I haven’t been able to establish an algorithm worth standardizing that incorporates all of the validation checks, that prevents all known spoofs, and has a reasonable on-chain implementation.
My plan is to revert to my January release which fixes the Emoji and ZWJ issue and establishes the mechanical process of preparing a name for hashing. I will update my ENSIP to match. This should be done soon.
I also think it’s wise to use IDNA 2003 + whatever characters we discussed (underscore, +missing keycaps, +missing emoji, currency symbols) and remove ContextO, CheckBidi, CheckHyphens, etc. If there are any other characters worth enabling, please let me know.
A separate library (that won’t be part of the ENSIP) will be provided to apply validation checks. However, I think on-chain solutions might better.
For an on-chain implementation, I think the first step is writing a function that asserts if a name was normalized correctly: string
→ bool
I would consider names that match /^[a-z0-9_-.]+$/
w/Emoji as the “safest” set of ENS names (ignoring skin color emoji differences.) 94% of registered names fit this criteria.
My thinking is emoji parsing is independent of text parsing. We just need a function that takes a string abcXzYdef
(where “abc” and “def” are text and XzY is an emoji ZWJ sequence) and produces a new string abcEEEdef
, where E acts like a generic emoji placeholder. Then a second pass is made using a text filter.

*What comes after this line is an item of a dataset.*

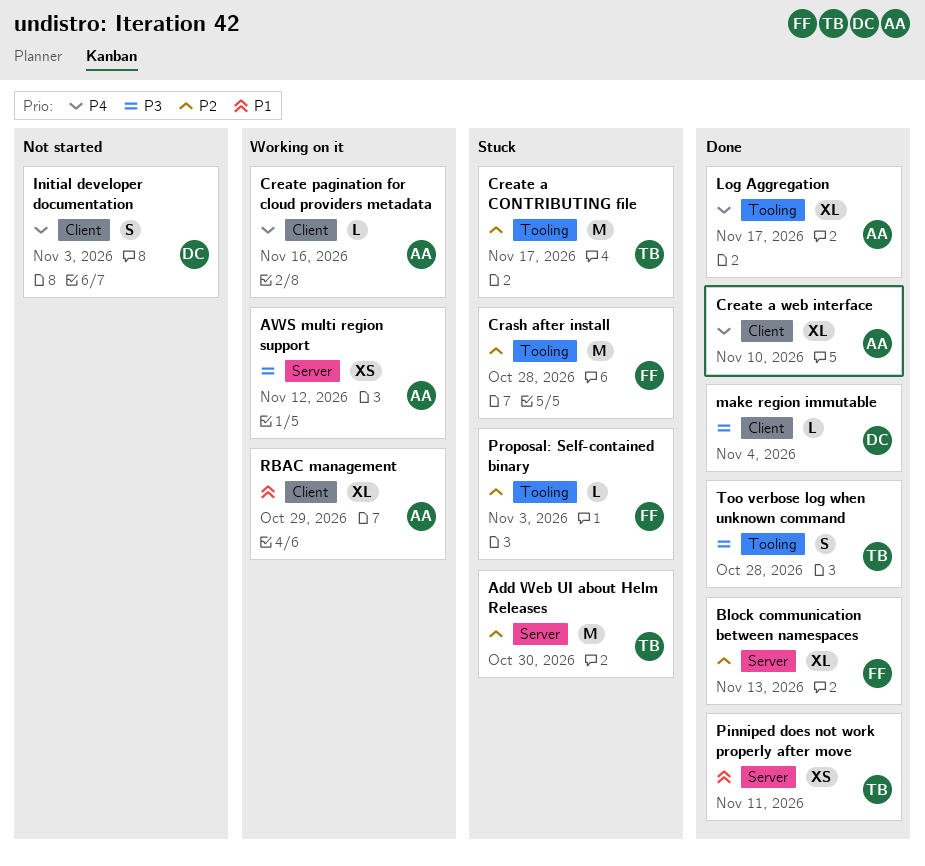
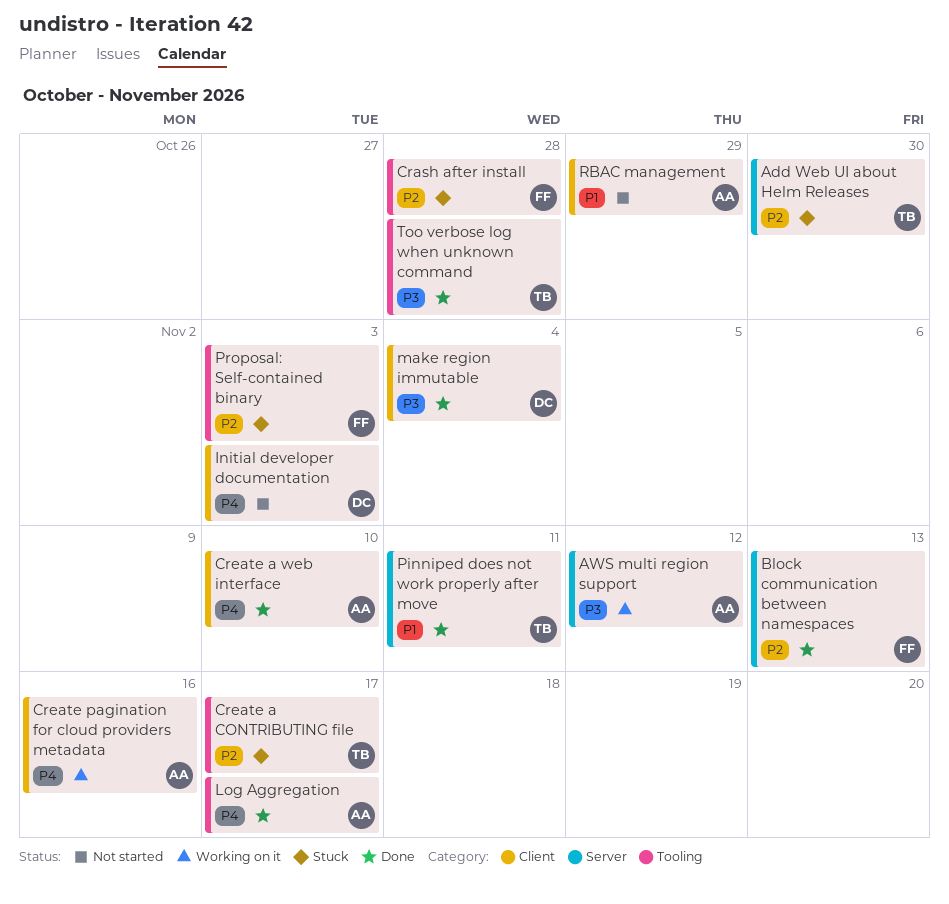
RBAC management, status: Working on it -> Not started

UTF8.decode(string) -> uint24[] // revert if invalid
Emoji.filter(uint24[]) -> uint24[] // revert if middle of sequence
BasicValidator.validate(uint24[]) // revert if invalid codepoint
I’ve written two versions of the emoji filter contract. One works as a library and uses a state machine, it’s about 160K gas to validate 💩raffy🏳🌈.eth
, the other is a contract that uses storage, and is about 60K gas.